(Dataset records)
------------------------------------------------
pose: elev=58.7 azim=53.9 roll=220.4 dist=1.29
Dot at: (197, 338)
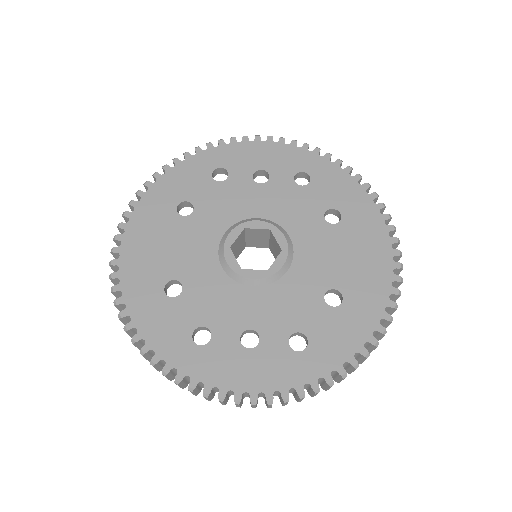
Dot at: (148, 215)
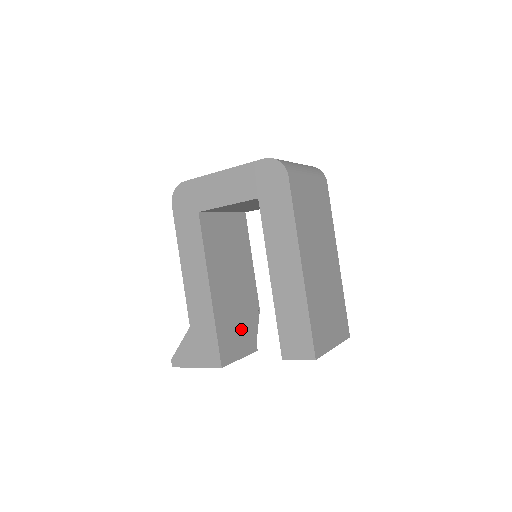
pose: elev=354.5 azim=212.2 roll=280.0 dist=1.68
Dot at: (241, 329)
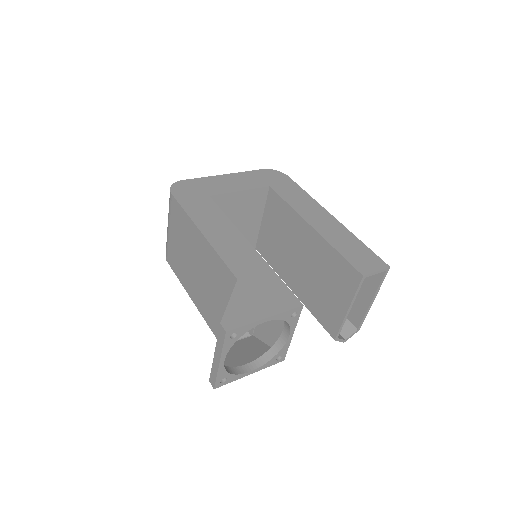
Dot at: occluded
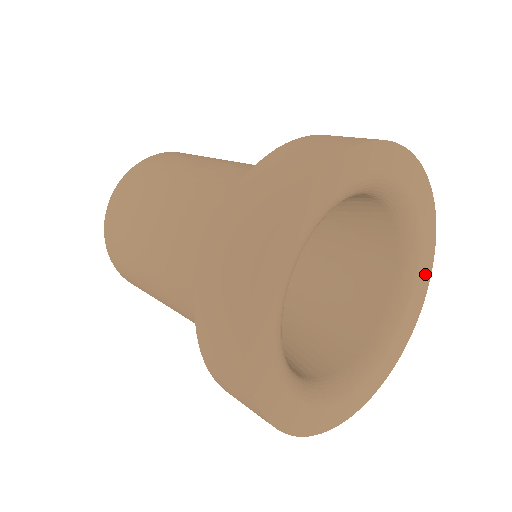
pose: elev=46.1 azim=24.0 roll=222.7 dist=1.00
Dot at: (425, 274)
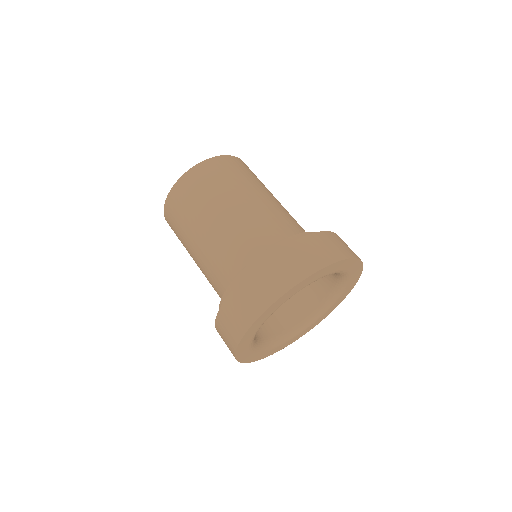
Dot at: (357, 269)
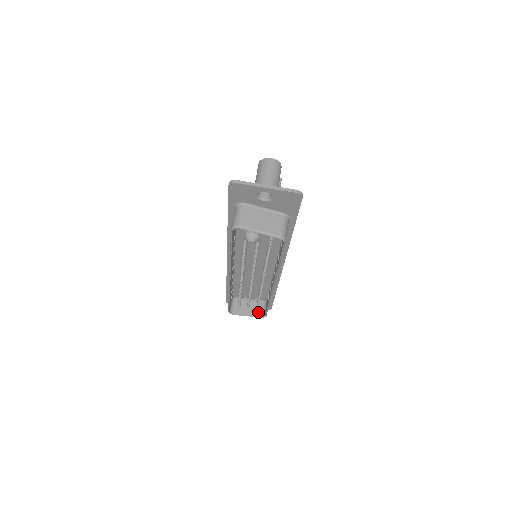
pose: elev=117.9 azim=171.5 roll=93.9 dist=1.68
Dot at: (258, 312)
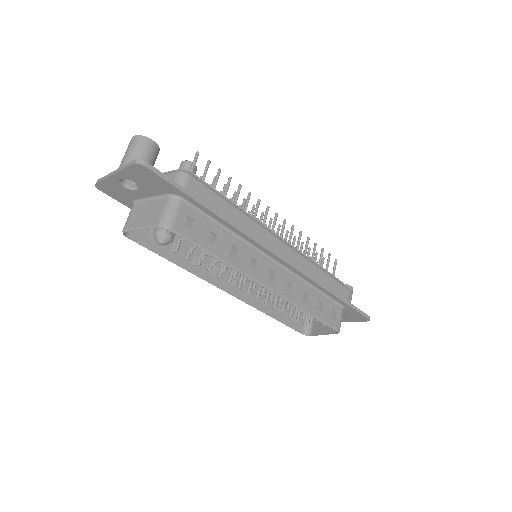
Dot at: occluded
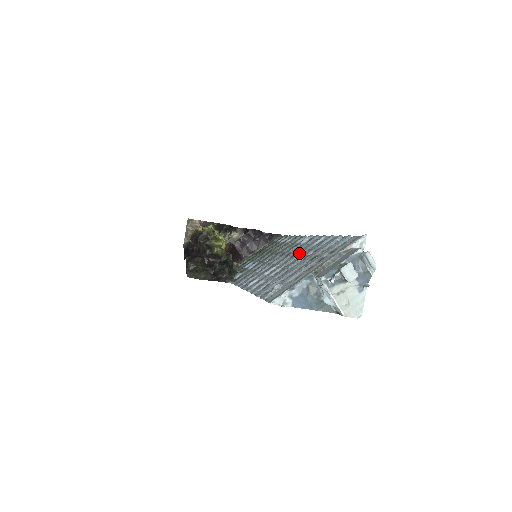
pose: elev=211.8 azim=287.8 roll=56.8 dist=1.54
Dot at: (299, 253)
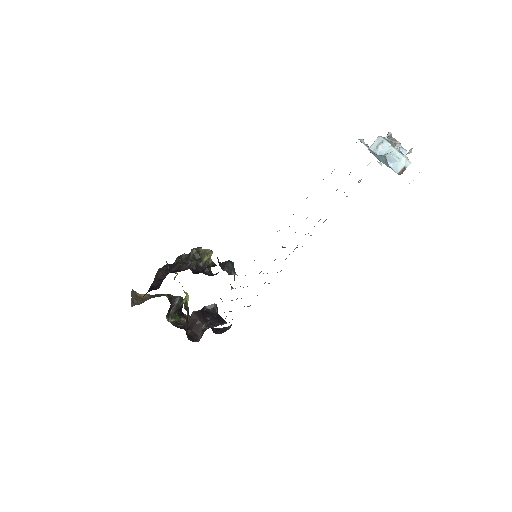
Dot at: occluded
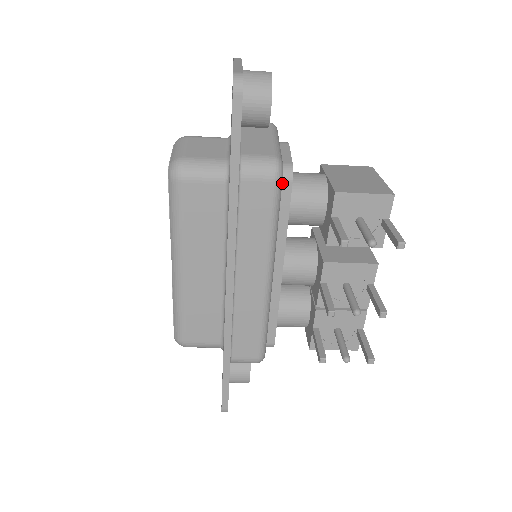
------------------------------------------------
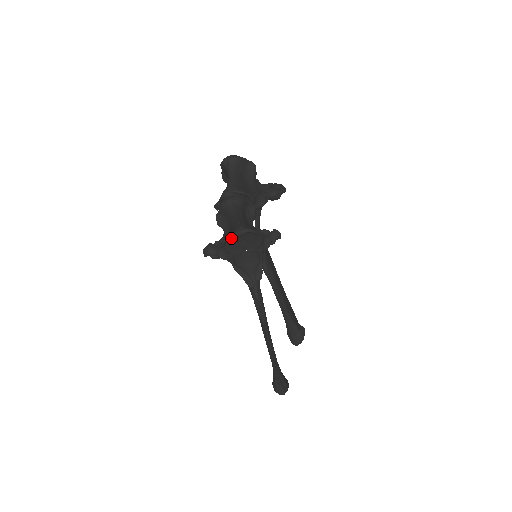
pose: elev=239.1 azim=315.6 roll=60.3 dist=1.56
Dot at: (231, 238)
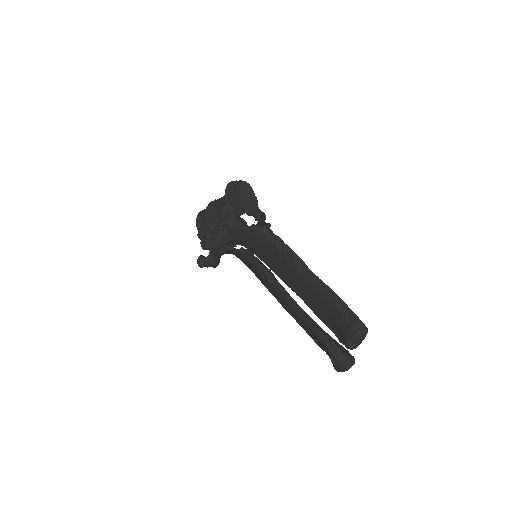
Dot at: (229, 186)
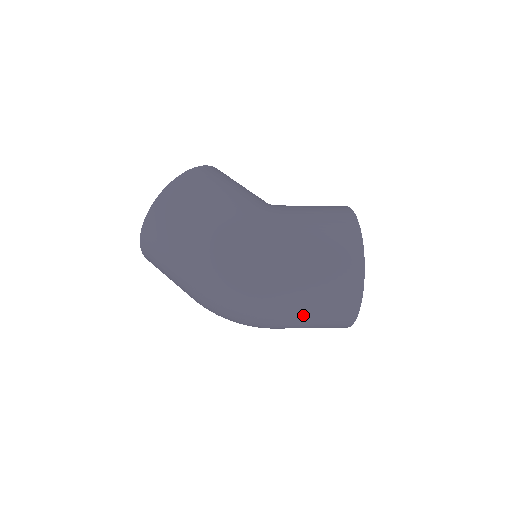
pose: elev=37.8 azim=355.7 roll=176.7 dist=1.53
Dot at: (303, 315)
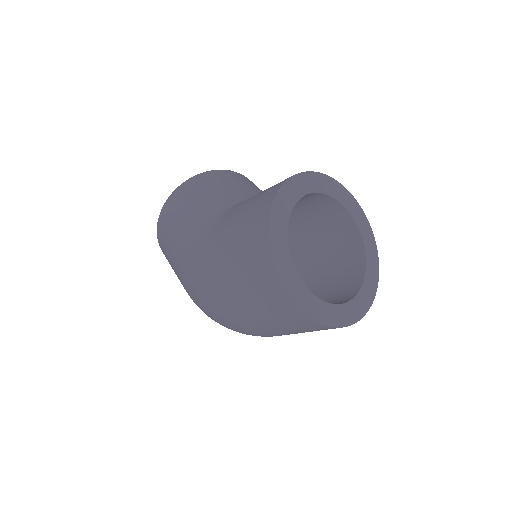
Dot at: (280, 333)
------------------------------------------------
[THE EXERCISE]:
Rescale everything from the line containing "pose: elev=37.8 azim=355.7" down to the line containing "Dot at: (280, 333)", both included, multiplying only the coordinates that give the dot's place in the second view by 1.45 and rounding them to whole numbers, halves up. Copy every other line unchanged and leave the pictures out.

[RESULT OF THIS EXERCISE]:
pose: elev=37.8 azim=355.7 roll=176.7 dist=1.53
Dot at: (303, 315)
Dot at: (406, 483)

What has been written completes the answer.